Извлечённый текст ::
Вот в одной из глав этой книги (ХХХ-ой), в коротком эссе под названием "Напутствие" - мы и встречаем представление Гоголем себя в качестве... военного: реализованное, проиллюстрированное, как теперь оказывается, еще в пушкинском портрете 1819 года.
И происходит это фантастическое, кажущееся поначалу невозможным, отрицающим нашу атрибуцию отождествление - именно благодаря метафоре. В "Развязке Ревизора" также можно встретить метафоры такого рода: Первый комический актер (противопоставляя себя чиновникам, изображенным в комедии Гоголя) называет здесь себя - "честным чиновником великого Божьего государства"; ясно, что в образе ТАКОГО именно "чиновника", в ореоле метафоры "чиновника Божьего государства" - мыслит себя сам автор трактуемой здесь комедии Гоголь.
Аналогичная метафористика - развивается и в этюде "Напутствие". Различие, во-первых, в ее происхождении, а во-вторых, в широте распространения.
Начинают звучать соответствующие мотивы, почти незаметно, неопознаваемо, еще в первой половине этого короткого, на полторы странички, текста: "...предстанут тебе еще сильнейшие БОРЬБЫ со взяточниками, подлецами всех сортов и бесстыднейшими людьми... Встретятся тебе бесчисленные новые ПОРАЖЕНИЯ, неожиданные вовсе. На твоем почти БЕЗЗАЩИТНОМ поприще и незаметной должности все может случиться..."
И во второй половине, ближе к концу, эта едва слышная ВОЕННАЯ метафористика разворачивается вполне, во всем своем спектре и буквальности звучания своих реалий, и начинает занимать почти все пространство видимого текста:
"...Но вспомни: призваны в мир мы вовсе не для праздников и пирований. На БИТВУ мы сюда призваны; праздновать же ПОБЕДУ будем там. А потому ни на миг мы не должны позабывать, что ВЫШЛИ НА БИТВУ, и нечего тут выбирать, где поменьше опасностей: КАК ДОБРЫЙ ВОИН, должен бросаться ИЗ НАС ВСЯК туда, где ПОЖАРЧЕ БИТВА. Всех нас озирает свыше небесный ПОЛКОВОДЕЦ, и ни малейшее наше дело не ускользает от Его взора. Не уклоняйся же от ПОЛЯ СРАЖЕНЬЯ, и ВЫСТУПИВШИ НА СРАЖЕНЬЕ, не ищи НЕПРИЯТЕЛЯ бессильного, но сильного..."
В заключительных же фразах метафорическое измерение этой образности - у Гоголя... и вовсе утрачивается, так что остается одна, развивающая противопоставление, на котором мы окончили нашу цитату, реальная картина выбора "сражения", "схватки" - либо с "миролюбивым немцем", либо с "черкесом, которого всё дрожит, считая непобедимым".
Метафорический образ в этом рассуждении Гоголя достигает своего тотального распространения, и даже Господь Бог - предстает у него в (апокалиптическом, действительно принадлежащем Ему в "Откровении св. Иоанна Богослова") образе "небесного Полководца". С "добрым воином" же, которого этот Полководец "озирает свыше", Гоголем сравнивается "из нас всяк" - а значит, И ОН САМ, Николай Васильевич Гоголь!

Фрагменты записей ::
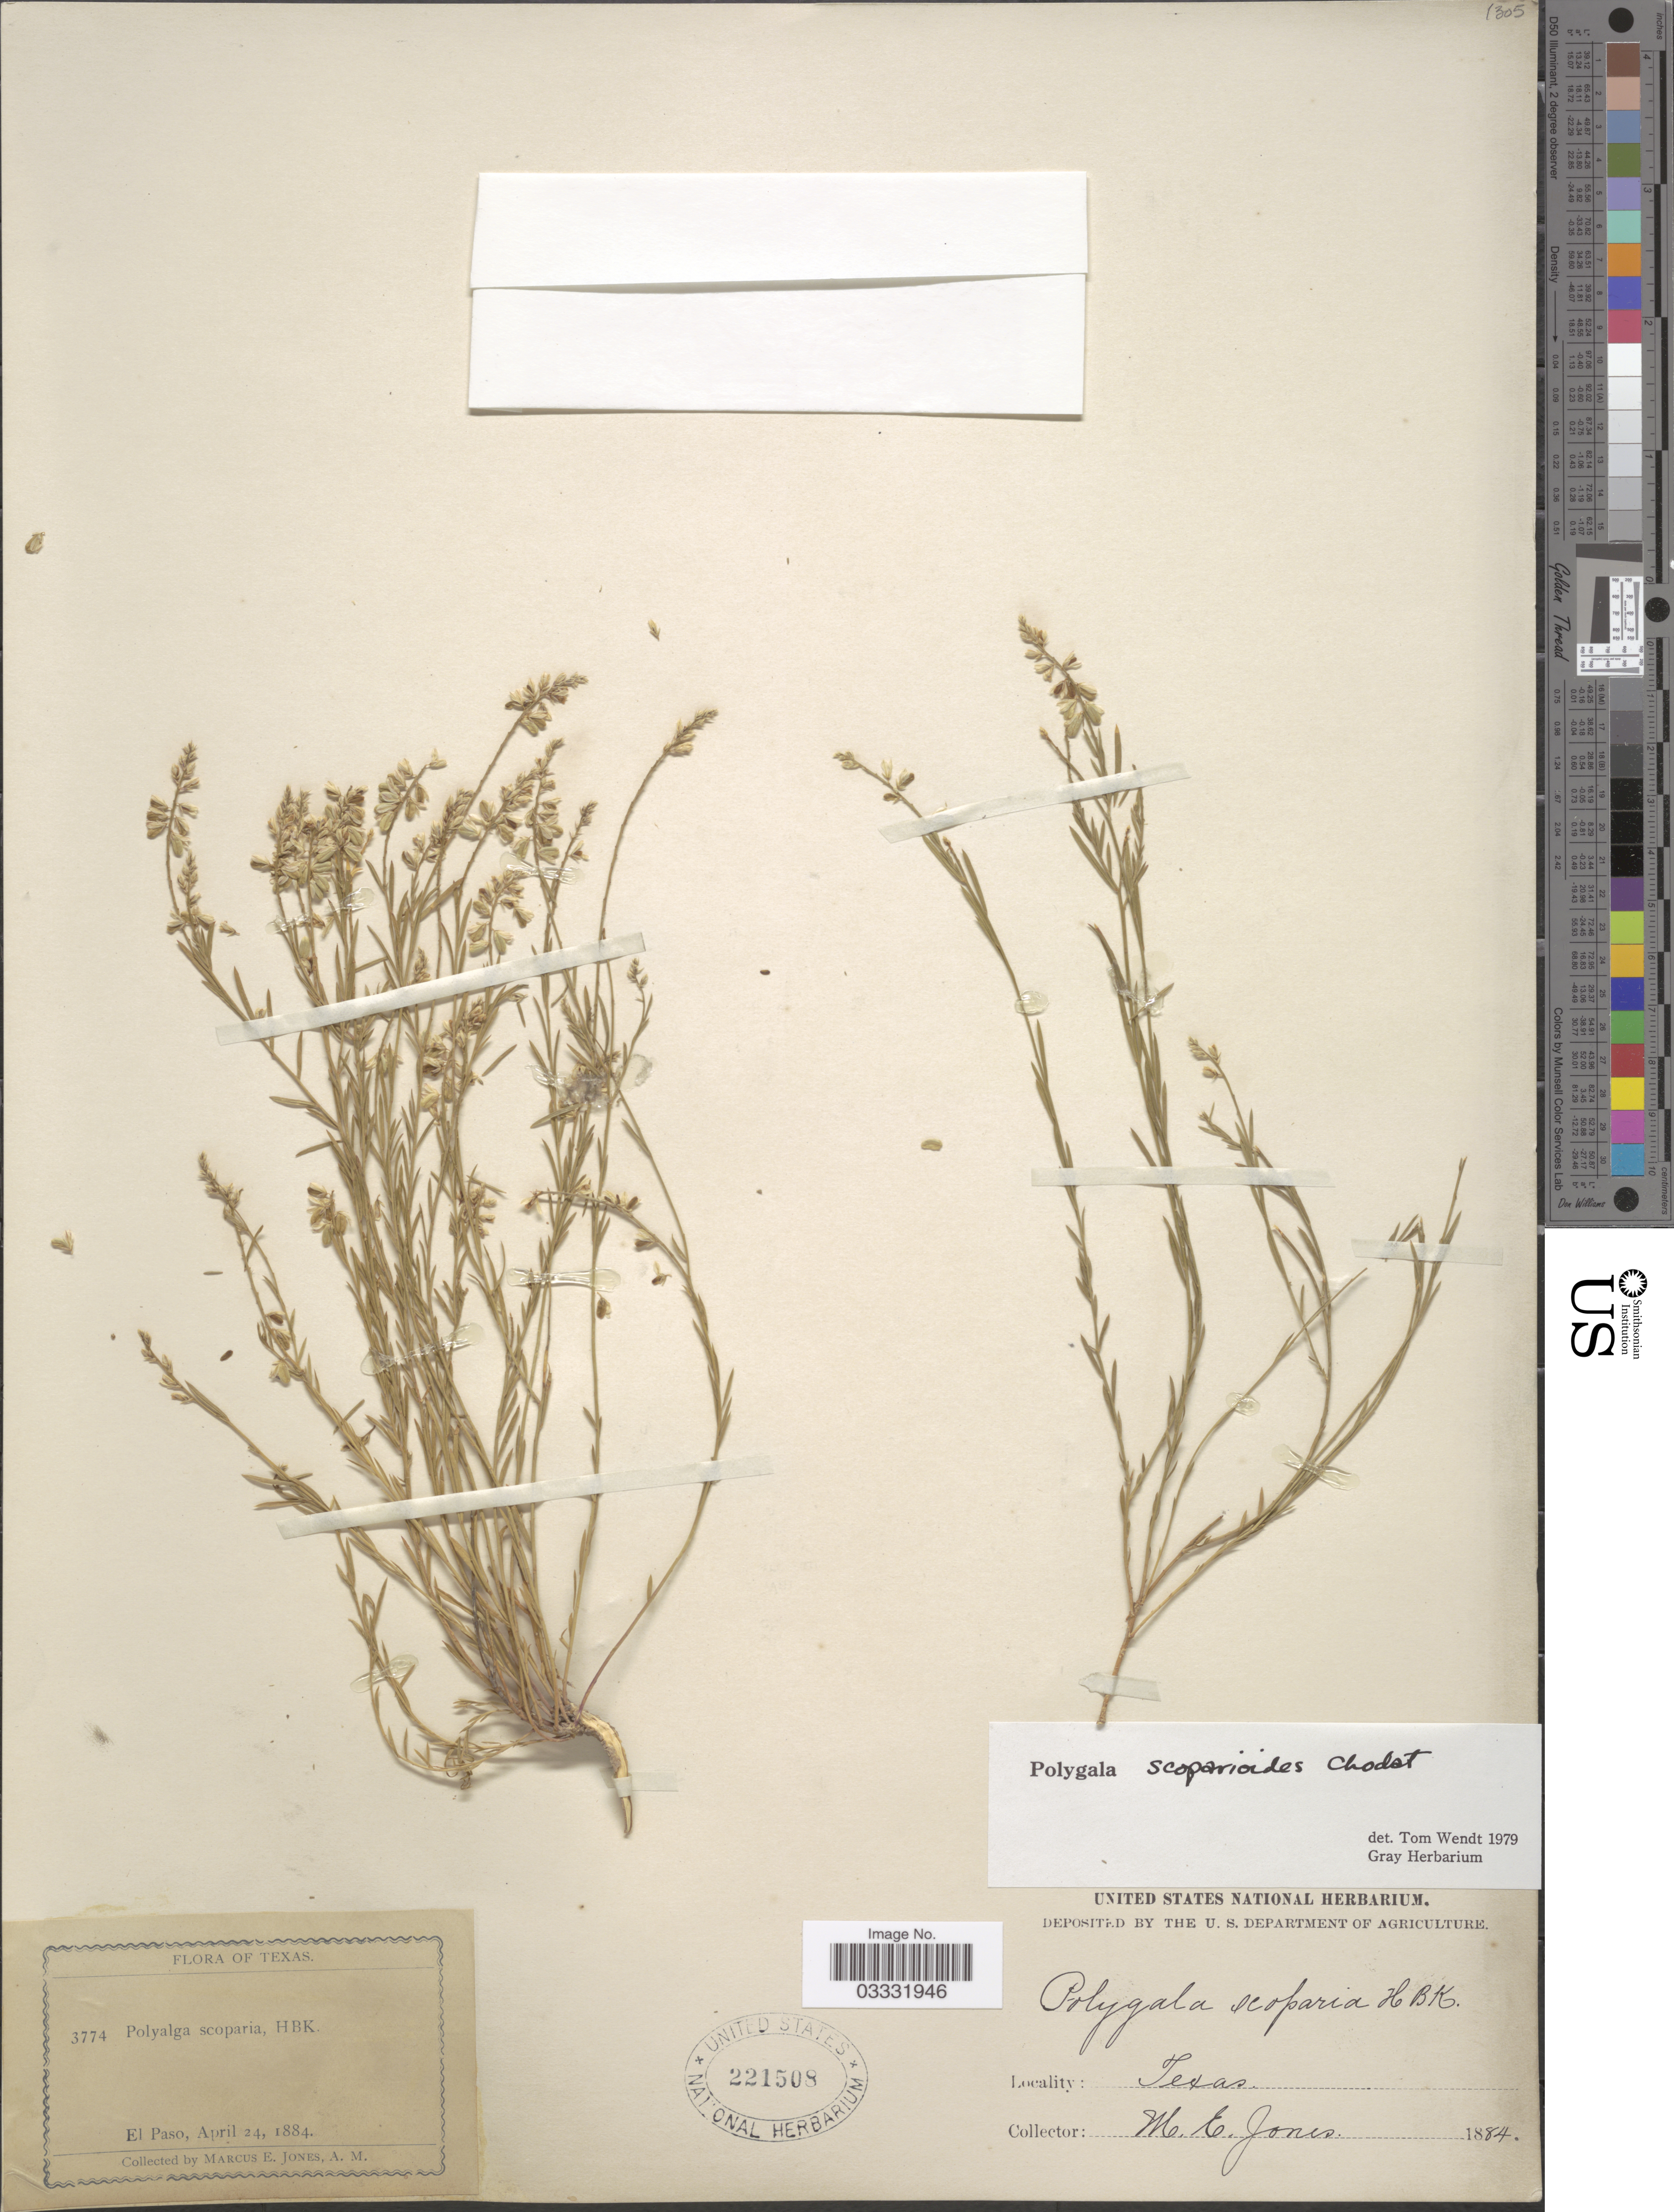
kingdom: Plantae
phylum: Tracheophyta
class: Magnoliopsida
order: Fabales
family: Polygalaceae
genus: Polygala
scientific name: Polygala scoparioides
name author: Chodat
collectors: M. E. Jones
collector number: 3774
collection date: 1884-04-24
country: United States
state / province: Texas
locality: El Paso.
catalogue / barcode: US 221508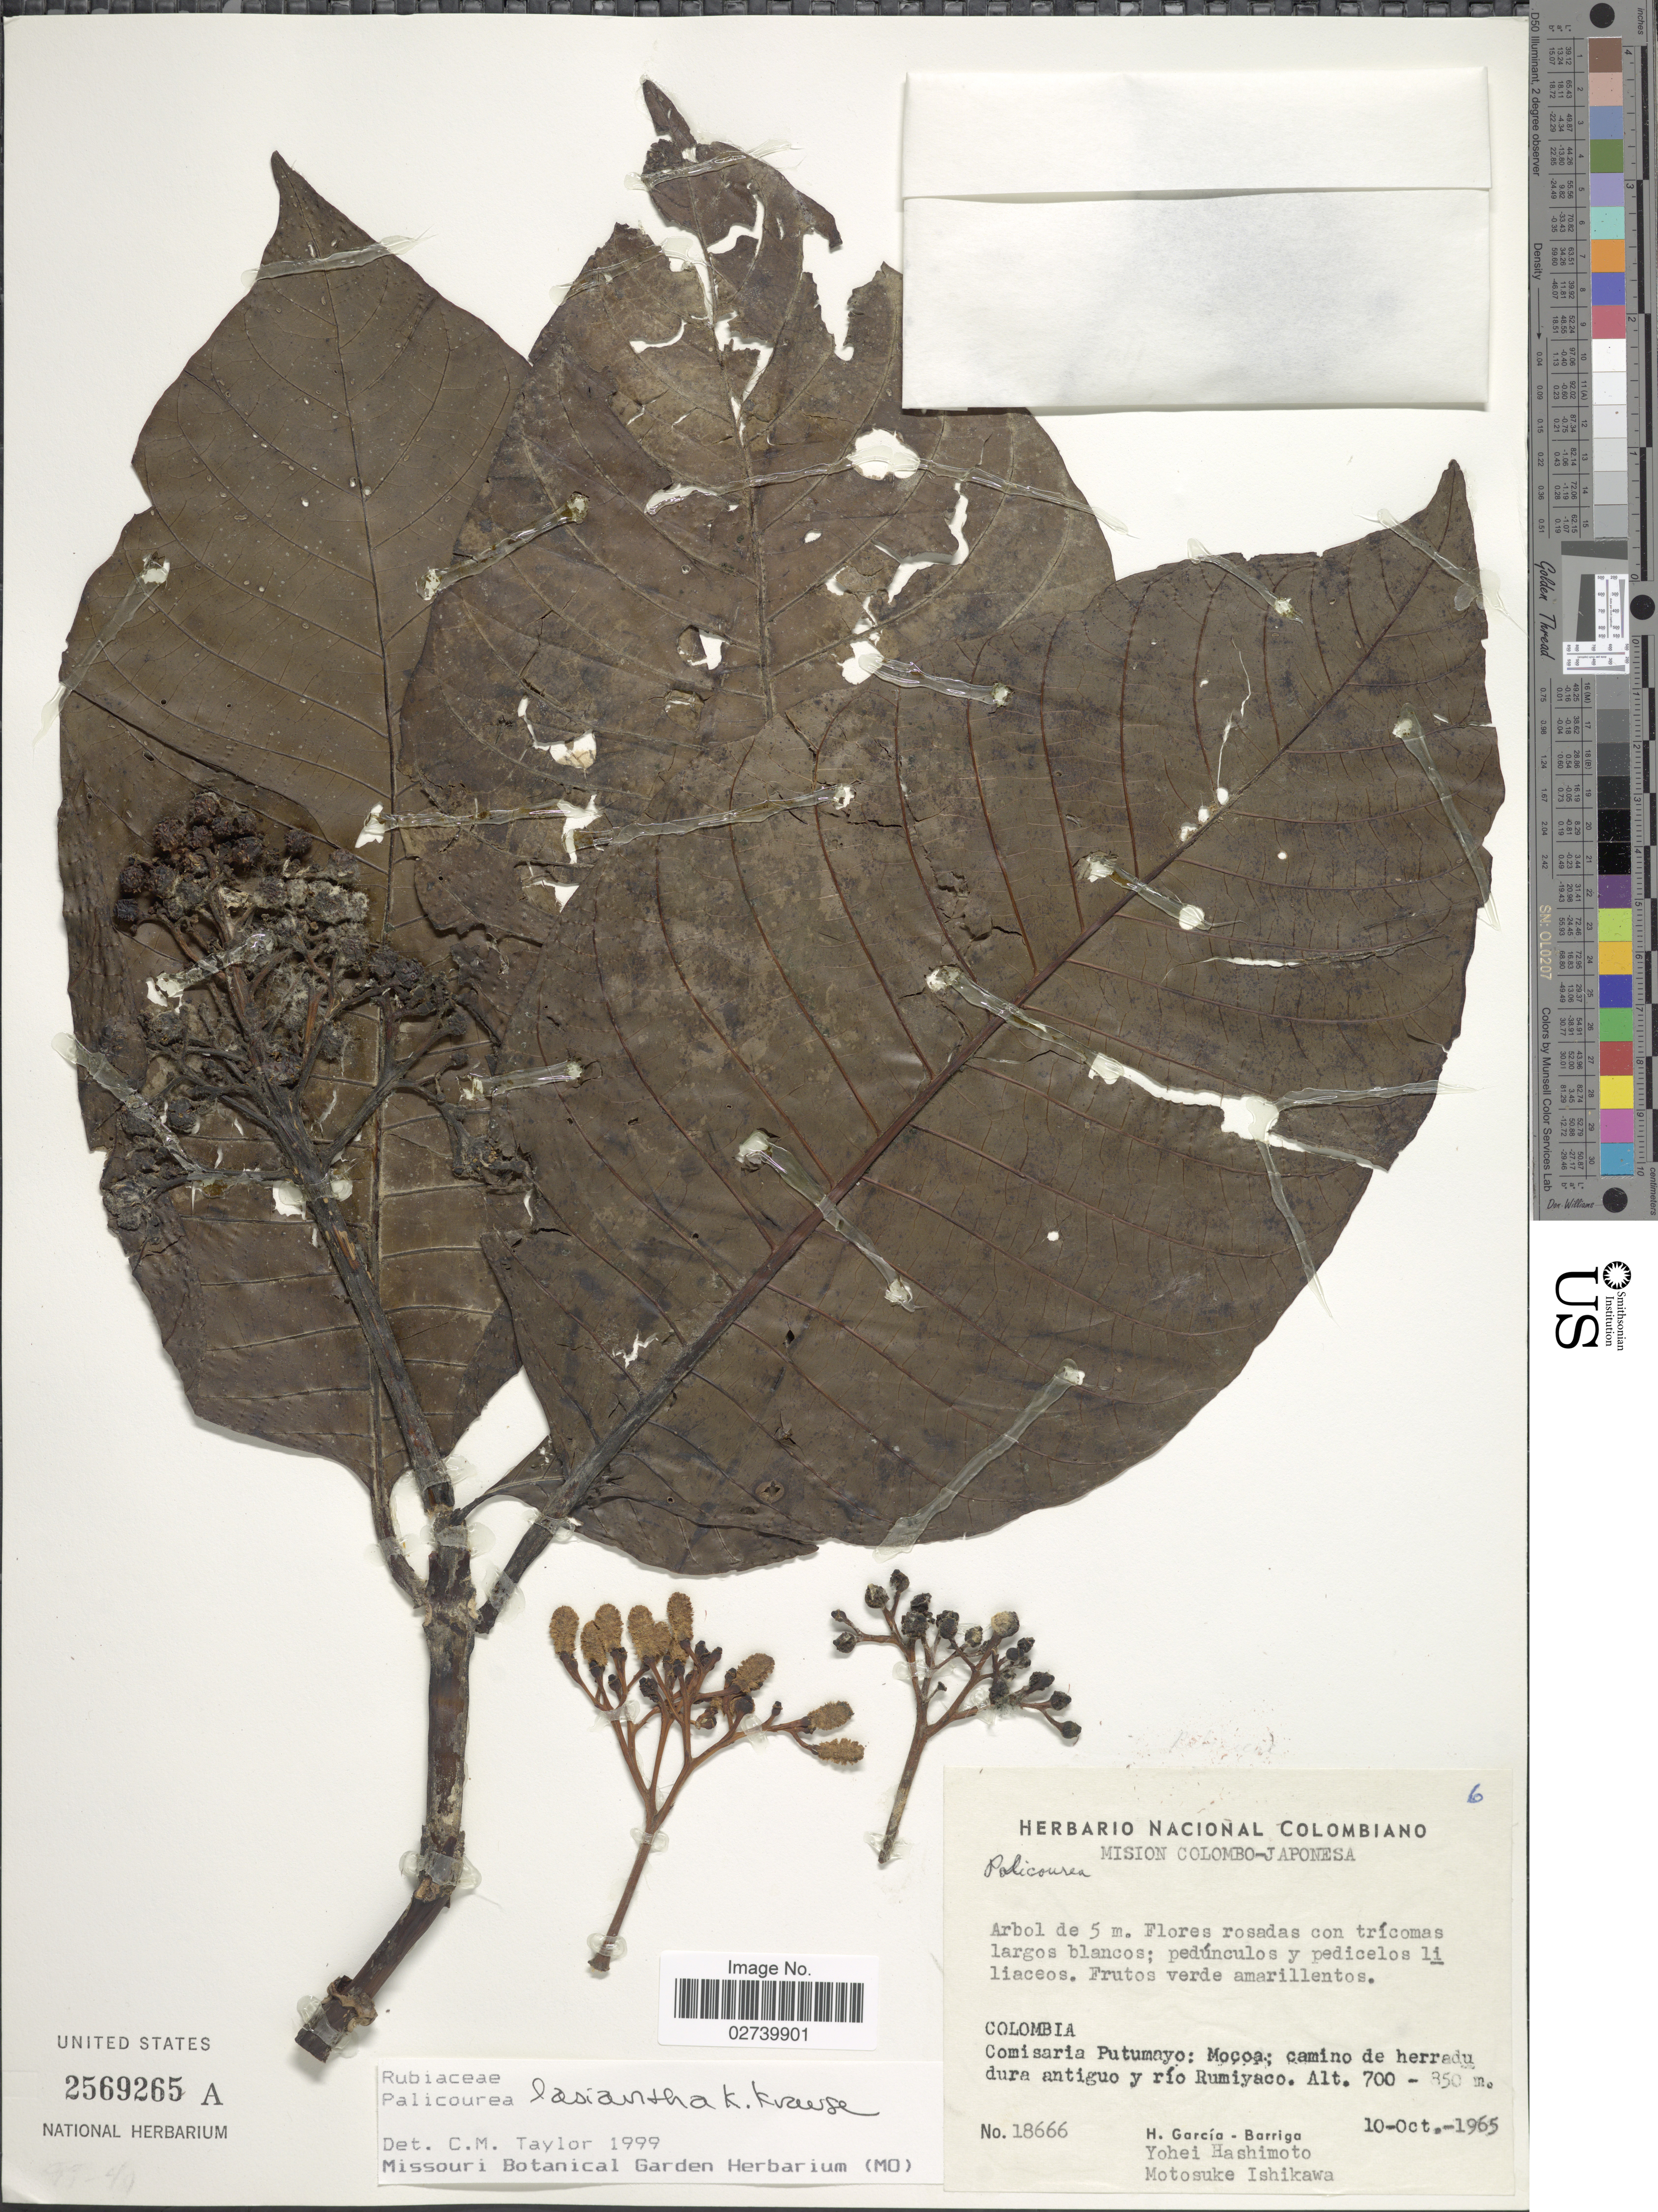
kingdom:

Задания ::
1/ Ответьте на вопросы по тексту о Гоголе:
(а) Какой номер у главы книги, где помещено эссе «Напутствие»?
(б) Кем называет себя Первый комический актёр в «Развязке Ревизора»?
(в) В каком образе предстаёт Господь Бог в рассуждении Гоголя?
2/ Повторите дословно фрагмент текста о Гоголе, который открывается словами «Метафорический образ в» и завершается словами «Николай Васильевич Гоголь!».

Ответы к заданиям ::
1/
(а) Это ХХХ-я, то есть тридцатая, глава.
(б) Он называет себя «честным чиновником великого Божьего государства».
(в) Он предстаёт в образе «небесного Полководца».

2/
Метафорический образ в этом рассуждении Гоголя достигает своего тотального распространения, и даже Господь Бог - предстает у него в (апокалиптическом, действительно принадлежащем Ему в "Откровении св. Иоанна Богослова") образе "небесного Полководца". С "добрым воином" же, которого этот Полководец "озирает свыше", Гоголем сравнивается "из нас всяк" - а значит, И ОН САМ, Николай Васильевич Гоголь!